Ausgewählter Text:
########################################

Urteil vom 5. Juli 2019

Strafrechtliche Abteilung

Besetzung

Bundesrichter Denys, Präsident,

Bundesrichterin Jacquemoud-Rossari,

Bundesrichter Oberholzer,

Bundesrichter Rüedi,

Bundesrichterin Jametti,

Gerichtsschreiberin Unseld.

Verfahrensbeteiligte

A.________,

Beschwerdeführer,

gegen

Oberstaatsanwaltschaft des Kantons Zürich, Florhofgasse 2, 8090 Zürich,

Beschwerdegegnerin.

Gegenstand

Verfahrenseinstellung; Entschädigungsfolgen; Nichteintreten auf verspätete
Beschwerde, Rechtsmittelbelehrung,

Beschwerde gegen die Verfügung des Obergerichts des Kantons Zürich, III.
Strafkammer, vom 21. Januar 2019 (UH190004-O/U/PFE).

Sachverhalt:

A. 

Die Staatsanwaltschaft Zürich-Limmat stellte das Strafverfahren gegen
A.________ wegen Diebstahls mit Verfügung vom 8. November 2018 ein. Sie sprach
diesem eine Genugtuung von Fr. 200.--, jedoch keine Entschädigung zu.

A.________ gelangte dagegen mit Beschwerde an das Obergericht des Kantons
Zürich, wobei er ein Schadenersatzbegehren über Fr. 3'200.-- stellte. Das
Obergericht trat auf die Beschwerde infolge Verspätung mit Verfügung vom 21.
Januar 2019 nicht ein.

B. 

A.________ beantragt mit Beschwerde in Strafsachen sinngemäss, der Entscheid
vom 21. Januar 2019 sei aufzuheben und auf seine Beschwerde sei einzutreten.

########################################

Datensatzauszüge:
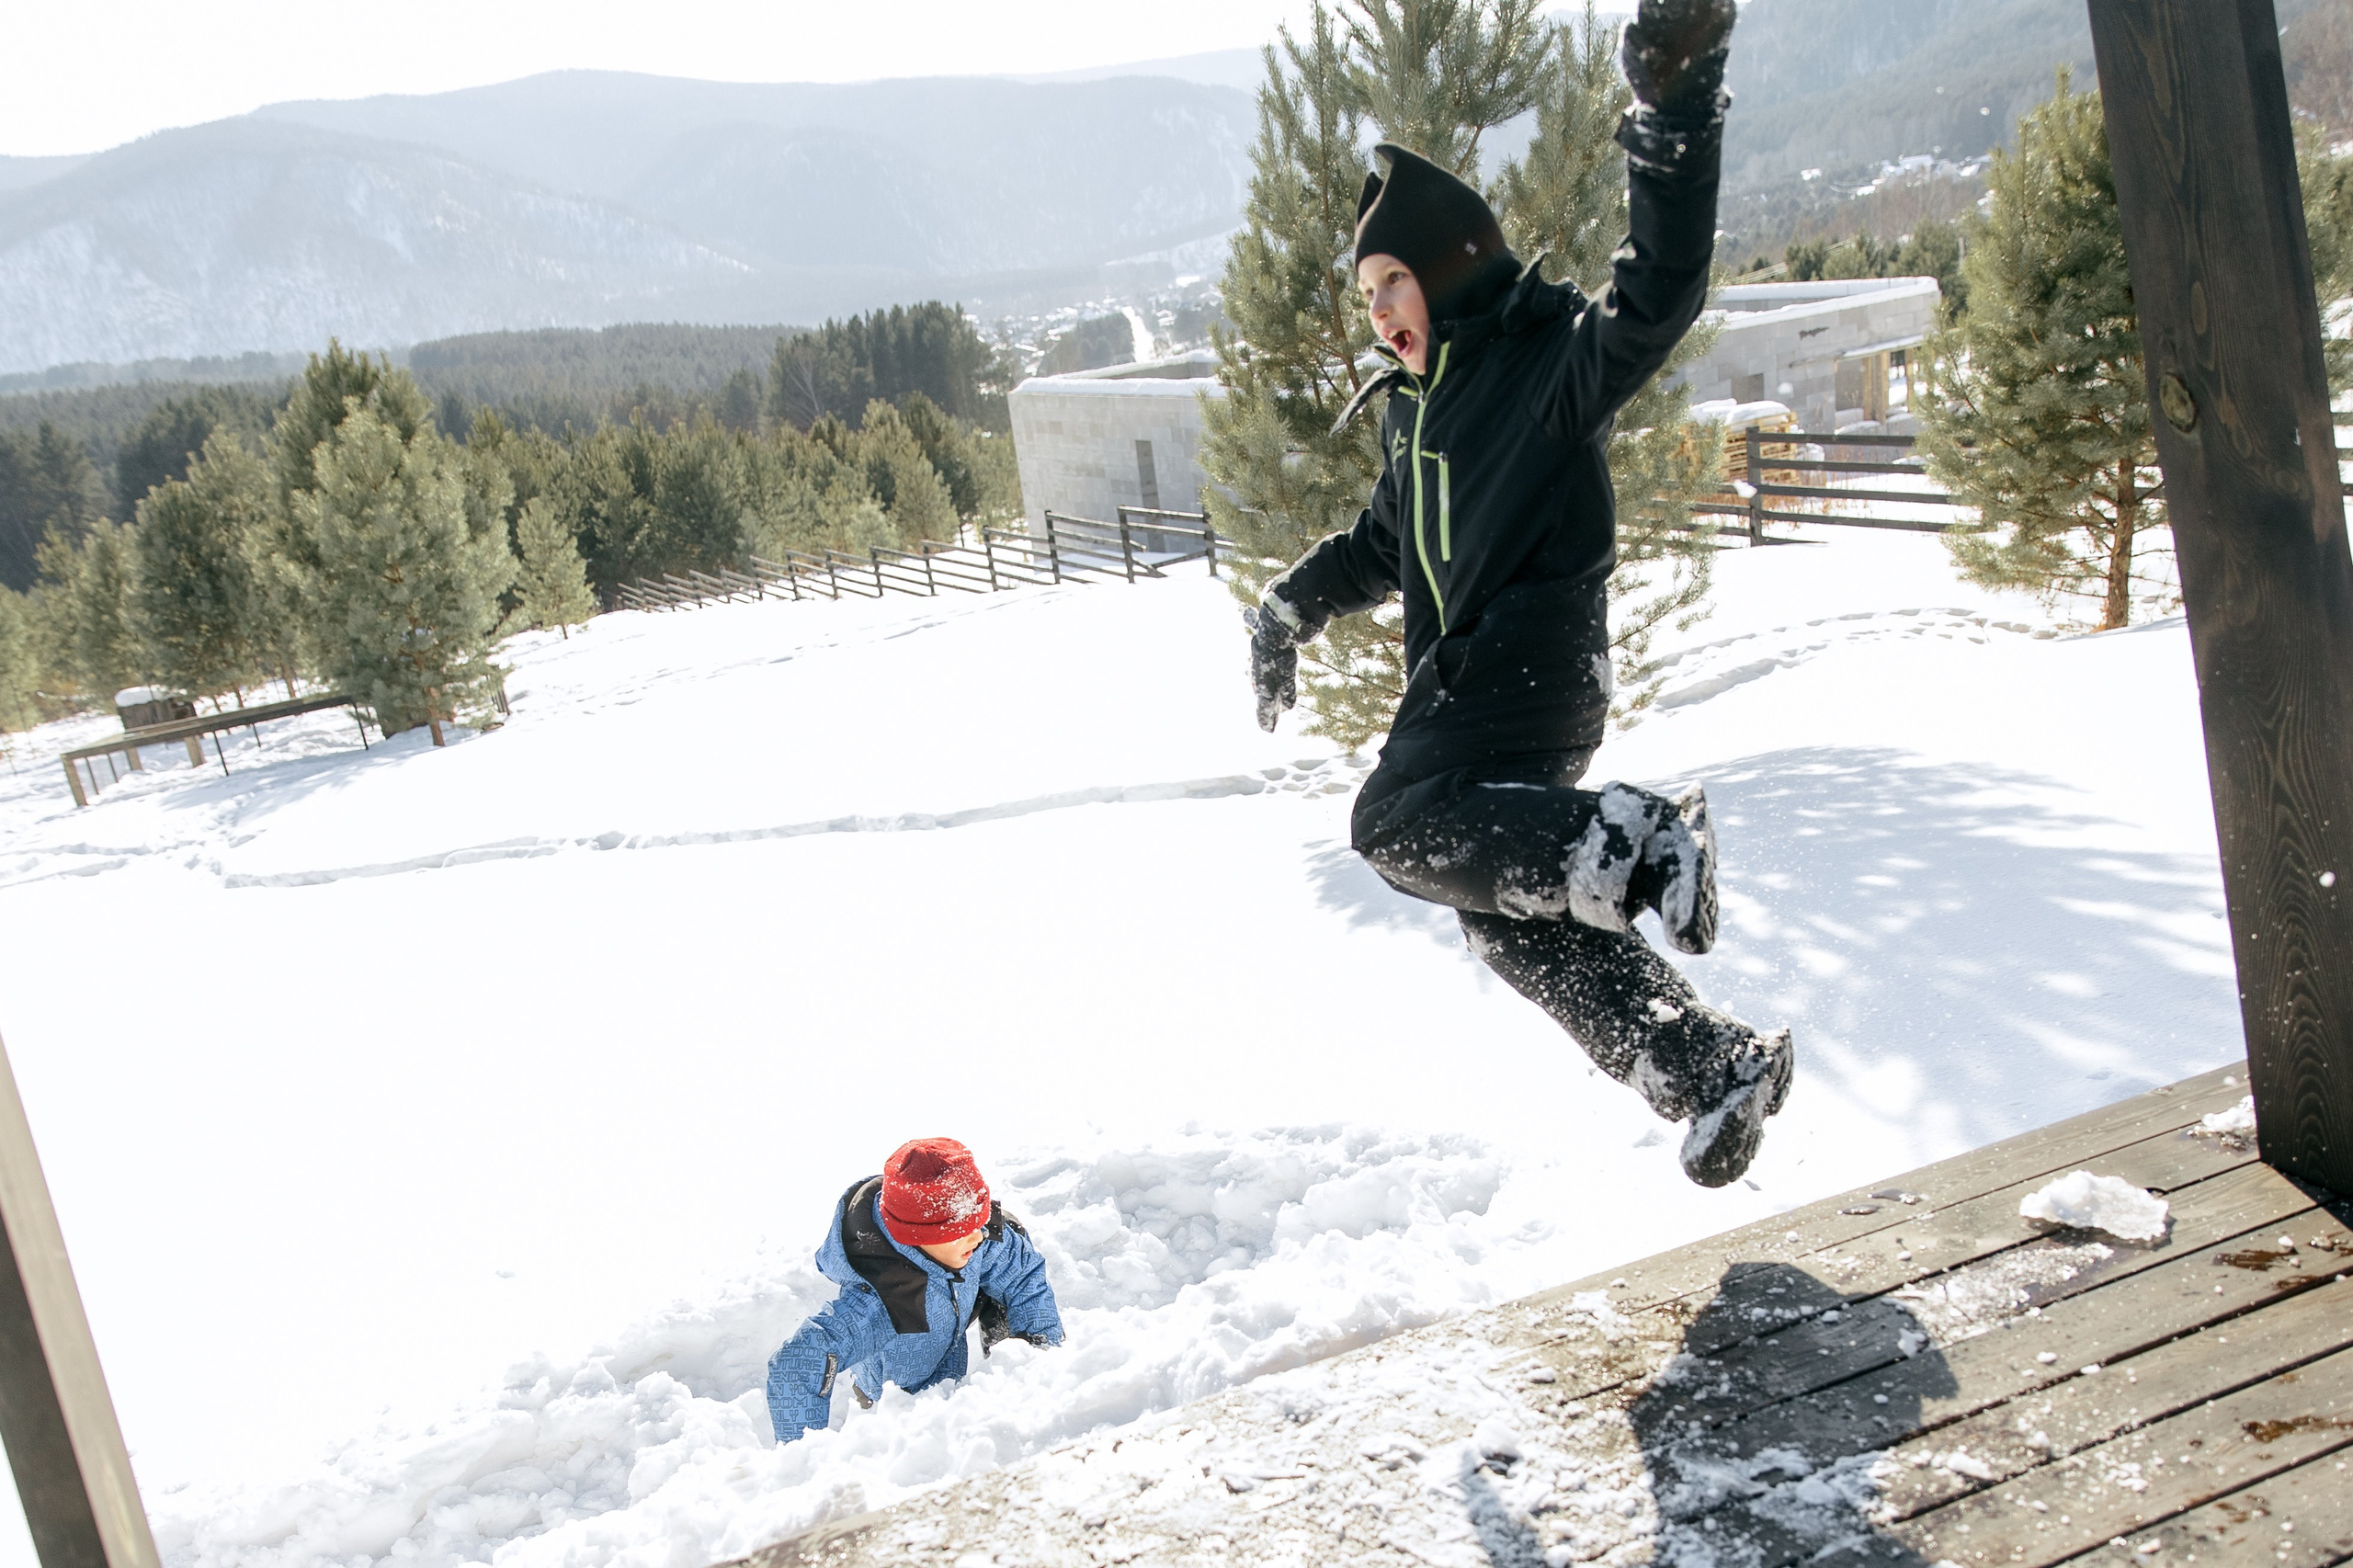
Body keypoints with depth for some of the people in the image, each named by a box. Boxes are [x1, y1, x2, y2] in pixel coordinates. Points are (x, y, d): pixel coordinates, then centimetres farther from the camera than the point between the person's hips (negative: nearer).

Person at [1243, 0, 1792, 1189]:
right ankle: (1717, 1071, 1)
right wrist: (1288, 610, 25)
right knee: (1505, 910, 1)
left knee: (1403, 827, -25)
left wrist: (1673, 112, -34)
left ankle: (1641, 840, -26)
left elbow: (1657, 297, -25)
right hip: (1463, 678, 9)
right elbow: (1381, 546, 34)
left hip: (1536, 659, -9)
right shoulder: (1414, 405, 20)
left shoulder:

########################################

Aufgabenstellung:
A. Wie hoch war laut dem ausgewählten Text die Genugtuung, die die Staatsanwaltschaft Zürich-Limmat zusprach?
B. Nenne bitte alle Bundesrichterinnen und Bundesrichter, die der ausgewählte Text unter „Besetzung“ aufführt.

Geordnete Antworten:
A. Fr. 200.--

B.
- Bundesrichter Denys (Präsident)
- Bundesrichterin Jacquemoud-Rossari
- Bundesrichter Oberholzer
- Bundesrichter Rüedi
- Bundesrichterin Jametti